An Upper Devonian shale gas play, emerging the past 2-3 years in remote northern Northeast British Columbia, has the potential to become one of North America’s larger gas fields.
The play is for gas in the Muskwa shale in the Horn River basin 775 miles northwest of Calgary.
EOG Resources Inc., Houston, with 140,000 acres in the play, estimates 70 tcf of gas in place in the shale of which a net 6 tcf seems recoverable. Gas in place in the Muskwa on EOG lands averages 318 bcf/sq mile, 2.5 times that of the Barnett shale in Johnson County, Tex., in the Fort Worth basin south of Fort Worth.
EnCana Corp. and Apache Corp. hold a combined 400,000 acres in the play in a 50-50 area of mutual interest. Other independents have smaller leaseholds, and the total area under lease is estimated at 600,000-700,000 acres.
EOG said its land is in the richest gas-in-place portion of the play, where the Muskwa is half again as thick as its thickest Johnson County Barnett shale.
The play is sparsely drilled so far, so much so that Apache told analysts it is still determining whether it is commercial. If commercial, it would expose Apache to 3-6 tcf of net recovery.
EOG said it expects Muskwa to develop more slowly than the Barnett.
The company estimated that industry will have drilled a total of 17-21 horizontal wells in the play by the end of 2008. EnCana-Apache will drill nine horizontal wells and EOG two vertical and four to eight horizontal wells this year.
Formations compared
The Muskwa shale, which lies at about the same depth as the Barnett, is thicker and has higher pressure than the Barnett in the Northeast BC area south of Fort Liard, NWT, EOG said.
Muskwa is geologically less complex than the Barnett, with equivalent permeability of 230 nanodarcies, equivalent 4% gas-filled porosity, 2.8% vitrinite reflectance, better silica content at 65%, and no water.
The Muskwa has continuous gas thicknesses in the upper and lower parts of the formation, which will smooth completions. EOG has a large proprietary data base of core, log, and microseismic data from area wells that were drilled through the formation.
The Muskwa has limited faulting, and the carbonate that underlies it has no sinkholes, EOG added.
EOG’s expectations in the Barnett grew from a 10-12% recovery factor in 2004 to as much as 20% by late 2005 to 30% maximum in early 2007 and then to 50-55% in late 2007.

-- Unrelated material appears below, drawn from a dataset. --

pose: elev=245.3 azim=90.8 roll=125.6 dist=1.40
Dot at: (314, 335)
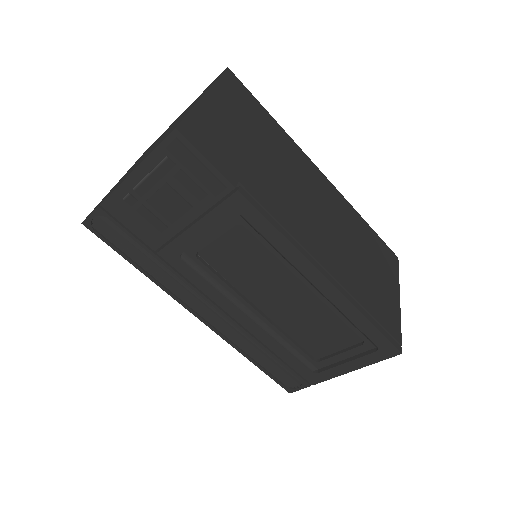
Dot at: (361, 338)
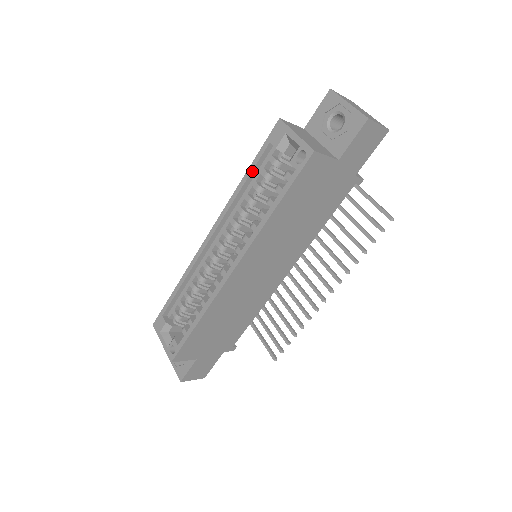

In the Muskwa, the company initially assumes 20-30% recovery. Using 20% recovery and viewing 60% of its acreage as prospective is how the company reached the initial estimate of 6 tcf recoverable. The calculation takes into account 12% carbon dioxide in the gas and 85% net revenue interest.
Wells would likely be on 40-acre spacing initially.
Early drilling
Two large gas pipelines flank the Muskwa play.
EOG plans to begin production in June 2008 from its first two wells through a 15-km gathering line to a 24 MMcfd conditioning plant and doesn’t see important contributions of production until 2010-11.
Apache, which has referred to the shale as “Ootla,” plans to experiment with different multistage fracs this year to enhance flow rates.
EOG’s first vertical Muskwa well, in 2006, made 750 Mcfd after a two-stage frac.
Its first horizontal well in 2007 tested 5 MMcfd after a six-stage completion in 3,000 ft of mostly off-azimuth (to formation fractures) lateral. Reservoir simulation of that well indicated ultimate recovery of 4-6 bcf/well if the full length of the lateral had been on azimuth.
EOG’s second horizontal well tested 4.2 MMcfd after a five-stage completion in a 1,700-ft lateral. Its third well made 3.5 MMcfd with a five-stage completion in a 1,600-ft lateral.
A 120 MMcfd gas processing plant at Fort Nelson, BC, has a 450 MMcfd capacity if existing trains are restarted, and even more capacity will be needed if the play turns out to be as large as the Barnett, EOG said.
Other considerations
EOG sees at least four reasons for caution in its expectations for Muskwa play progress.
It has few drilling results, although the company reported a one-third drilling time reduction on its second 2008 horizontal well.
The longest an existing well has been on production is 10 months.
Permits must be obtained from native corporations that own much of the basin’s surface rights.
Assembling a technical staff to operate in the remote basin will be a challenge.
Overall, it estimated that the play’s rate of return will not be quite that of the Barnett shale but will still be acceptable.
EOG floated early development well cost assumptions of $9.4 million/well plus $600,000 for leasehold and tie-in, but Apache indicated that much lower costs should be obtainable.
Other participants in the play include Nexen Inc., Devon Energy Canada, and Crew Energy Inc., Calgary. Storm Ventures International Inc. and Storm Exploration Inc. were pursuing acreage in late 2007, and the province is to offer more leases this month and next.